**DIRECTIONS**: An exact copy of every entry is needed, with the images left out.

**THE DATA**:
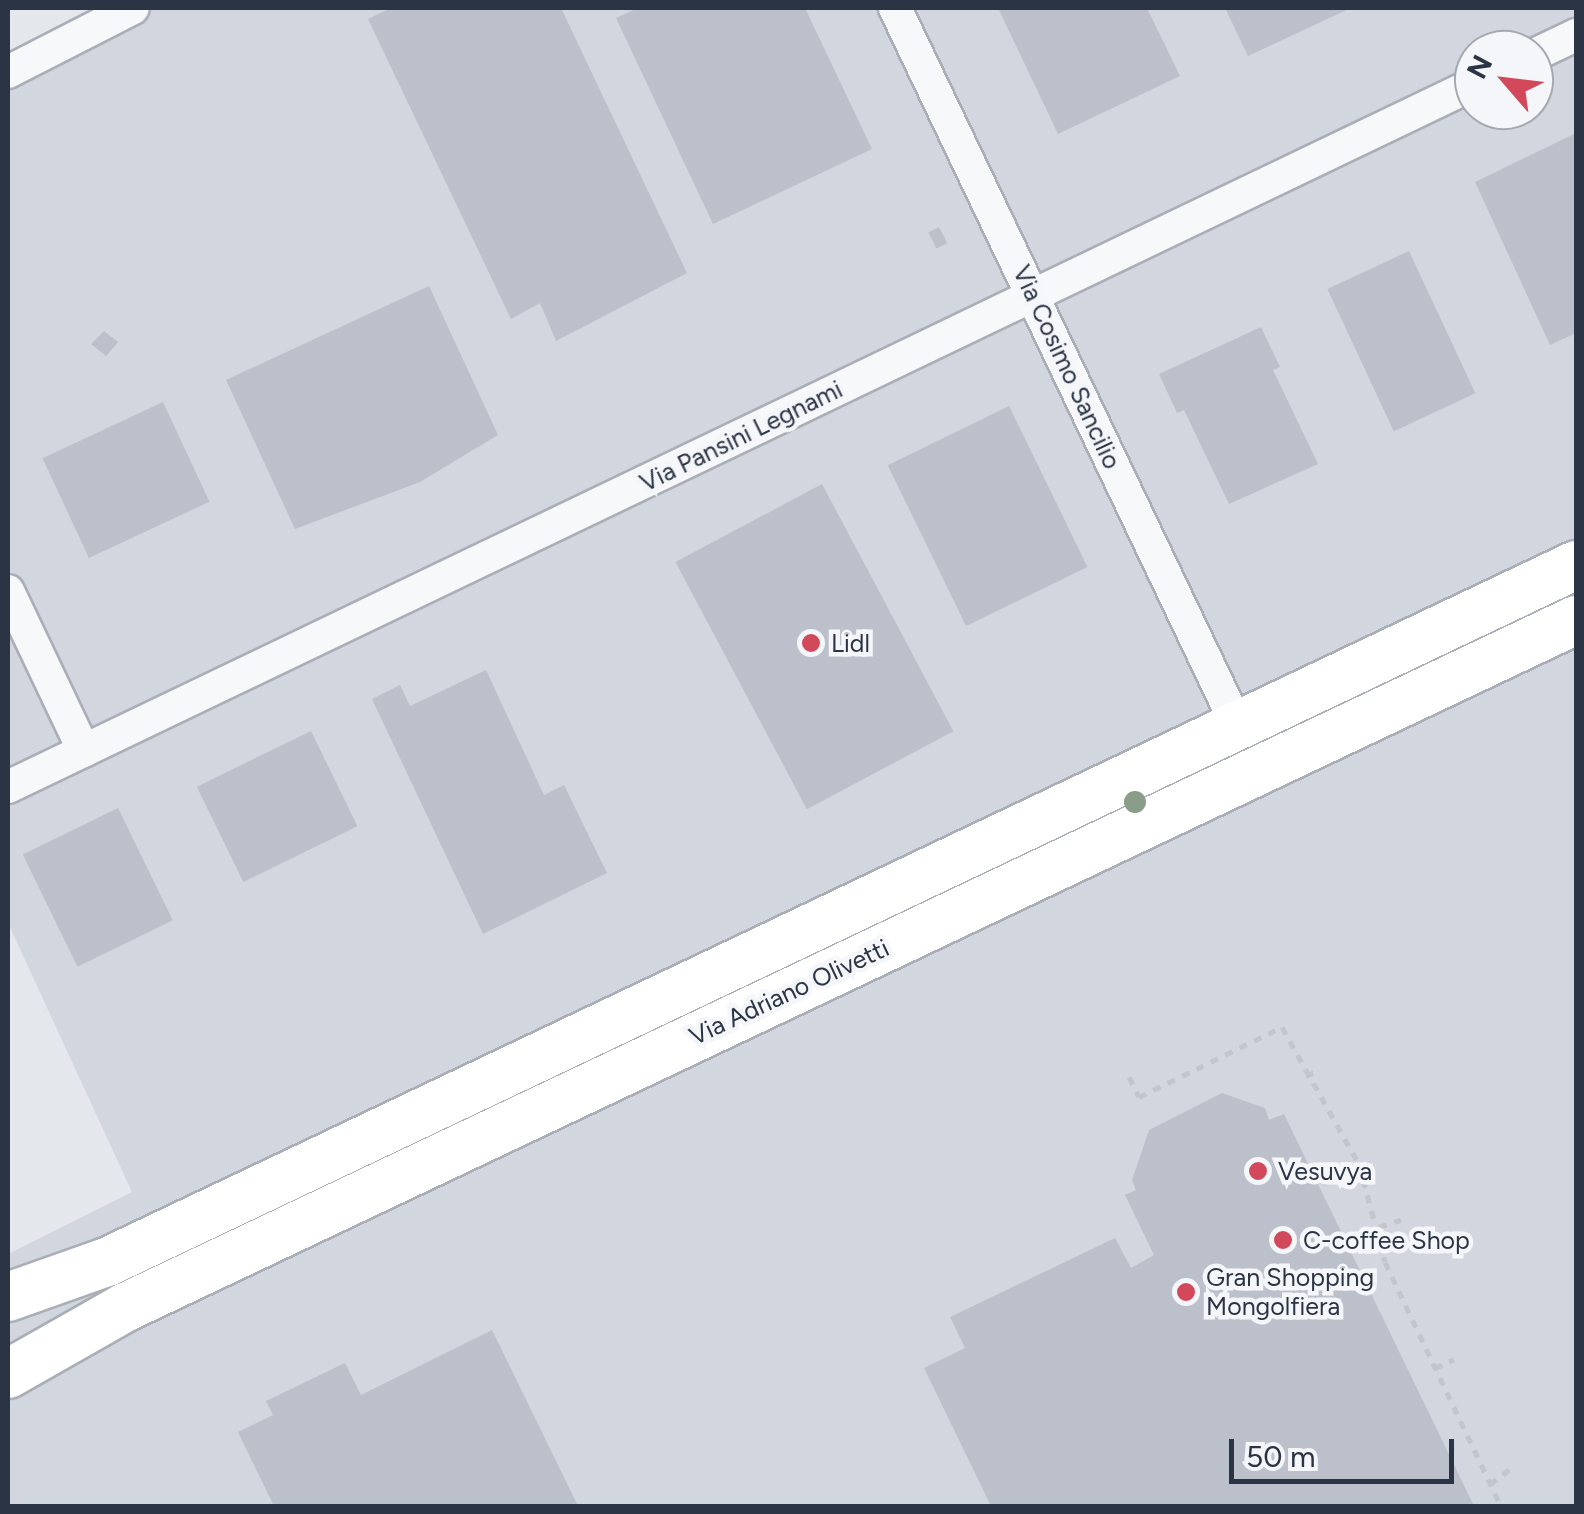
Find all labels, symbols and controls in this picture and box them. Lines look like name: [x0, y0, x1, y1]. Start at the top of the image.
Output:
north arrow: [1454, 30, 1554, 130]
text: N: [1459, 49, 1499, 84]
street label: Via Cosimo Sancilio: [1007, 260, 1127, 474]
street label: Via Pansini Legnami: [635, 374, 847, 498]
place label: Lidl: [831, 628, 870, 658]
marker: Lidl: [800, 632, 822, 654]
street label: Via Adriano Olivetti: [684, 933, 894, 1051]
place label: Vesuvya: [1278, 1156, 1372, 1186]
marker: Vesuvya: [1247, 1160, 1269, 1182]
place label: C-coffee Shop: [1303, 1225, 1470, 1255]
marker: C-coffee Shop: [1272, 1229, 1294, 1251]
place label: Gran Shopping Mongolfiera: [1206, 1263, 1374, 1322]
marker: Gran Shopping Mongolfiera: [1175, 1281, 1197, 1303]
scale bar: [1234, 1419, 1459, 1481]
text: 50 m: [1246, 1438, 1315, 1475]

**ANSWER BELOW**:
Find all labels, symbols and controls in this picture and box them. Lines look like name: [x0, y0, x1, y1]. Start at the top of the image.
Output:
north arrow: [1454, 30, 1554, 130]
text: N: [1459, 49, 1499, 84]
street label: Via Cosimo Sancilio: [1007, 260, 1127, 474]
street label: Via Pansini Legnami: [635, 374, 847, 498]
place label: Lidl: [831, 628, 870, 658]
marker: Lidl: [800, 632, 822, 654]
street label: Via Adriano Olivetti: [684, 933, 894, 1051]
place label: Vesuvya: [1278, 1156, 1372, 1186]
marker: Vesuvya: [1247, 1160, 1269, 1182]
place label: C-coffee Shop: [1303, 1225, 1470, 1255]
marker: C-coffee Shop: [1272, 1229, 1294, 1251]
place label: Gran Shopping Mongolfiera: [1206, 1263, 1374, 1322]
marker: Gran Shopping Mongolfiera: [1175, 1281, 1197, 1303]
scale bar: [1234, 1419, 1459, 1481]
text: 50 m: [1246, 1438, 1315, 1475]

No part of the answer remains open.